In 1949, section 18 of the Divorce Act relating to alimony, was amended by adding the following sentence: "The court may order the husband or wife, as the case may be, to pay to the other party such sum of money, or convey to the party such real or personal property, payable or to be conveyed either in gross or by installments as settlement in lieu of alimony, as the court deems equitable." The plain and unmistakable purpose of the amendment was to authorize a court in a divorce action to compel the conveyance of property from one spouse to the other as a settlement in lieu of alimony. A conveyance of property in lieu of alimony under section 18, as it now stands, is essentially different from a division of the property of the parties under section 17. Consequently, the allegations and proof of special equities or circumstances necessary to sustain a conveyance under section 17 are not applicable. All that is required is that the recipient spouse be entitled to alimony and that the conveyance be equitable.

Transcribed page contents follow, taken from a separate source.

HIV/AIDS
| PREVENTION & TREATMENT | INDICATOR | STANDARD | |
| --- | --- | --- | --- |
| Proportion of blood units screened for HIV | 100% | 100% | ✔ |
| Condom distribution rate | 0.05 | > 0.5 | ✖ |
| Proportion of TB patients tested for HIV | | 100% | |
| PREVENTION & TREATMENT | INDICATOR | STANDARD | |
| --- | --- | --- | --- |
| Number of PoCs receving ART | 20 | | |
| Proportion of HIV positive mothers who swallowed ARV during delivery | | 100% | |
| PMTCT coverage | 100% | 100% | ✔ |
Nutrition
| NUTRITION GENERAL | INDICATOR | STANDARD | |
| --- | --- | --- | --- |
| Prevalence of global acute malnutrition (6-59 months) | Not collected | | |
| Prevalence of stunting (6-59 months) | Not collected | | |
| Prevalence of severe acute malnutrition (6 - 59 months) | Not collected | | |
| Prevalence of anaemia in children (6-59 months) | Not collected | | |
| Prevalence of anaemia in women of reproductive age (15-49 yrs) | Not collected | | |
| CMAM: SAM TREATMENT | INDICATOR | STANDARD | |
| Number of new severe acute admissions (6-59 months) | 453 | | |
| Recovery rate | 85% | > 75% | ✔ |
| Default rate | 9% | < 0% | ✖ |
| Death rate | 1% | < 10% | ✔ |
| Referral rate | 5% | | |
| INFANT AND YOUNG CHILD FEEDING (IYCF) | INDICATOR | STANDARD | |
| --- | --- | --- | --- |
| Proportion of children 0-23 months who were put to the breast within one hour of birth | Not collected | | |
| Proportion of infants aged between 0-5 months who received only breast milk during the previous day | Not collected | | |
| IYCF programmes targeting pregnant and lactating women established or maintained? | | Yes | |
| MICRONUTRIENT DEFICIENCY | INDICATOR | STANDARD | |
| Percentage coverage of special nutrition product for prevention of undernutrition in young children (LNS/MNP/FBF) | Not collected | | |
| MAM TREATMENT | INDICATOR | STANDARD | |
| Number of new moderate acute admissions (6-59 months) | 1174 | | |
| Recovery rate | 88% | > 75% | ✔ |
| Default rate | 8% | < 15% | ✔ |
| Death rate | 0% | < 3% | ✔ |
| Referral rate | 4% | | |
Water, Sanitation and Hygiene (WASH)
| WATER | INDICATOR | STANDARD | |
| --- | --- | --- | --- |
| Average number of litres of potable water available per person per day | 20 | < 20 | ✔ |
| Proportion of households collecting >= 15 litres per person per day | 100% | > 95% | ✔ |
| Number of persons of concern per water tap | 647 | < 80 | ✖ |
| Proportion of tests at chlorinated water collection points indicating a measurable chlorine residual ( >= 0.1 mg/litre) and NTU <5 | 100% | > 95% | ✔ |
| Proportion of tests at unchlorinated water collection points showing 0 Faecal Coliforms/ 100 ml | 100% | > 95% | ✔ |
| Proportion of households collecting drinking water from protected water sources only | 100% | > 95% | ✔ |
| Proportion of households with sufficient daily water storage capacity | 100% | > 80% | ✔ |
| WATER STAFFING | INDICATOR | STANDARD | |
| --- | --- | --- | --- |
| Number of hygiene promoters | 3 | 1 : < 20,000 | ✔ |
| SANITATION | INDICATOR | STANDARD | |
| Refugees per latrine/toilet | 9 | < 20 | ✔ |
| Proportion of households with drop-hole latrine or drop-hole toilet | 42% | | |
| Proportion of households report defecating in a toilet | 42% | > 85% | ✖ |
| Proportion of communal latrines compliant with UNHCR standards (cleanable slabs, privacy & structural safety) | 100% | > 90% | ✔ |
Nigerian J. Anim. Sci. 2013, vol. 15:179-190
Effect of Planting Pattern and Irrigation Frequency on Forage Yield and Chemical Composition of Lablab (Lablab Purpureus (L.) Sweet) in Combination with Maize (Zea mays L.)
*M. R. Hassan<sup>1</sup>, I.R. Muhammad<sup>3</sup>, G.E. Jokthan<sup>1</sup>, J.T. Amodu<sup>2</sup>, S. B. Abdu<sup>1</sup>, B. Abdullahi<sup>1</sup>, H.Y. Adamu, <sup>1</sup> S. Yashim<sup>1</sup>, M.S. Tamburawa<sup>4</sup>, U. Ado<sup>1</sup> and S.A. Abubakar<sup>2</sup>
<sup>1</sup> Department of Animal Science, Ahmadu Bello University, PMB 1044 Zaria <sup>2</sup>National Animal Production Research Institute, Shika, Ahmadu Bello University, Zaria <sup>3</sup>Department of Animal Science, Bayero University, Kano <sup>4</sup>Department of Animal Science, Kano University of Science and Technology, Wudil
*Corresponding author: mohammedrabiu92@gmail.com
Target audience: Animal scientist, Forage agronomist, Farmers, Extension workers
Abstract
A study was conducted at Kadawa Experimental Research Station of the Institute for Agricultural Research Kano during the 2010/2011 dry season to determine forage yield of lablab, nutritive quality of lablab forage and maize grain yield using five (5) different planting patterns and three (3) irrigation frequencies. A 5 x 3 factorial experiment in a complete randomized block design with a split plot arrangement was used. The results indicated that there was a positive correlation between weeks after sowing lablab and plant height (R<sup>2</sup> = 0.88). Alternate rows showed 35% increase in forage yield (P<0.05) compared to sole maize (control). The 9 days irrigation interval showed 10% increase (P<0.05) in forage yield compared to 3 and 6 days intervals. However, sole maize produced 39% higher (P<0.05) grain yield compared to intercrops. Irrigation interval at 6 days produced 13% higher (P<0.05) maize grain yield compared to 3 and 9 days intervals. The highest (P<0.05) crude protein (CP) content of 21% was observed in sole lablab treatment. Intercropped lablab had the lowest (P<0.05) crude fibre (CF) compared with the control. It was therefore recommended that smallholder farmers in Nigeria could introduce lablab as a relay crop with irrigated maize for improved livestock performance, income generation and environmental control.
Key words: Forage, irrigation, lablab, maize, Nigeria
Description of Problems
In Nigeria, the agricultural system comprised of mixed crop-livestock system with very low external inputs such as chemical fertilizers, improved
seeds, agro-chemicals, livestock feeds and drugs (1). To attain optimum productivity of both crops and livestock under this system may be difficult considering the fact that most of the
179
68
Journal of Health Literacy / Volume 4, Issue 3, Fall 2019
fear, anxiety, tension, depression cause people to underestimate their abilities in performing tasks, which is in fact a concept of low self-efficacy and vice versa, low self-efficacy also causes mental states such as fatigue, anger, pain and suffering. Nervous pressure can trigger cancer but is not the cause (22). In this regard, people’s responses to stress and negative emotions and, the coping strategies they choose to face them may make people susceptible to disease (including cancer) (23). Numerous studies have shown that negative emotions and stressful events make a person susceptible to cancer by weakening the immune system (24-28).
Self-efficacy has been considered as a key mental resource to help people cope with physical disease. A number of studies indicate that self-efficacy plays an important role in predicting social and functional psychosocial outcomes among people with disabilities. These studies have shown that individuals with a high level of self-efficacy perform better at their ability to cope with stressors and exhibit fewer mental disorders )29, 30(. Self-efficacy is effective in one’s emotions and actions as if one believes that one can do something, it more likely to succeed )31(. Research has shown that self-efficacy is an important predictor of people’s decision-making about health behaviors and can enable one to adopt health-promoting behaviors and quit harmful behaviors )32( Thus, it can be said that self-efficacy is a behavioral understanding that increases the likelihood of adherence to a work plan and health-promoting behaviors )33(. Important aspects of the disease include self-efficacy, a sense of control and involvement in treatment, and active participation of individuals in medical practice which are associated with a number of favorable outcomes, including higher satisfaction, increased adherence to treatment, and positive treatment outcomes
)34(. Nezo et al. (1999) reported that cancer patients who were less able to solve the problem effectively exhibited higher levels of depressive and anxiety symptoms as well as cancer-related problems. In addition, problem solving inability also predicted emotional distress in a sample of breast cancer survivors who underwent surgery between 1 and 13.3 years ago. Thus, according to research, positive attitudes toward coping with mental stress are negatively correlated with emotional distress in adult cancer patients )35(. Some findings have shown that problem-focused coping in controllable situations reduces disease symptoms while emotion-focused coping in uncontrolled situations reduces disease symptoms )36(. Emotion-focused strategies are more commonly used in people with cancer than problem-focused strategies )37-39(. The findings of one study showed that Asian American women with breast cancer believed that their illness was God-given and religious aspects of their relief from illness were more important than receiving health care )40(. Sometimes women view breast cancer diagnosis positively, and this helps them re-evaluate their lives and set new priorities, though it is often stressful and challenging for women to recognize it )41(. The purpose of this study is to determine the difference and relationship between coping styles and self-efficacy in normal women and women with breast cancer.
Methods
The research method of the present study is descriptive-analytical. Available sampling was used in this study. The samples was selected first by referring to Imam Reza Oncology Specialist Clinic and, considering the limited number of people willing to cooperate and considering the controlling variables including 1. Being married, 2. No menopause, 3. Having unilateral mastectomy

Plaintiff does not deny that his wife is entitled to alimony and the chancellor did not abuse his discretion in ordering plaintiff to convey his interest in the apartment building to defendant. Although, according to plaintiff, he was steadily employed as a common laborer during all his married life, except for a three-year period, and, while indulging in intoxicating beverages almost daily, never became drunk or lost a day's work as a result of drinking, his wife and two adult sons, the only children of the marriage, all testified he only worked from three to seven months a year, that he frequently became intoxicated, and that even when employed he did not work more than a few days each week. In addition, the evidence shows that defendant maintained the family home in one of the four apartments in the building in question and that plaintiff returned to the building about eight months after he deserted defendant, and lived alone in a room in the basement, often shouted curses through the ceiling at defendant and planned to occupy one of the apartments following the termination of this litigation. It thus appears the findings of the chancellor that an order for regular periodic payments for the support and maintenance of defendant would be both unworkable and unsatisfactory and that continued common ownership of the building would lead to endless bickering and possible future litigation are fully supported by the evidence. Manifestly, these findings are sufficient to warrant a conveyance of real property as a settlement in lieu of alimony, and the conveyance being eminently equitable, particularly in view of the provision requiring defendant to pay plaintiff the sum of $9000, the decree will not be disturbed.
The decree of the circuit court of Will County is affirmed.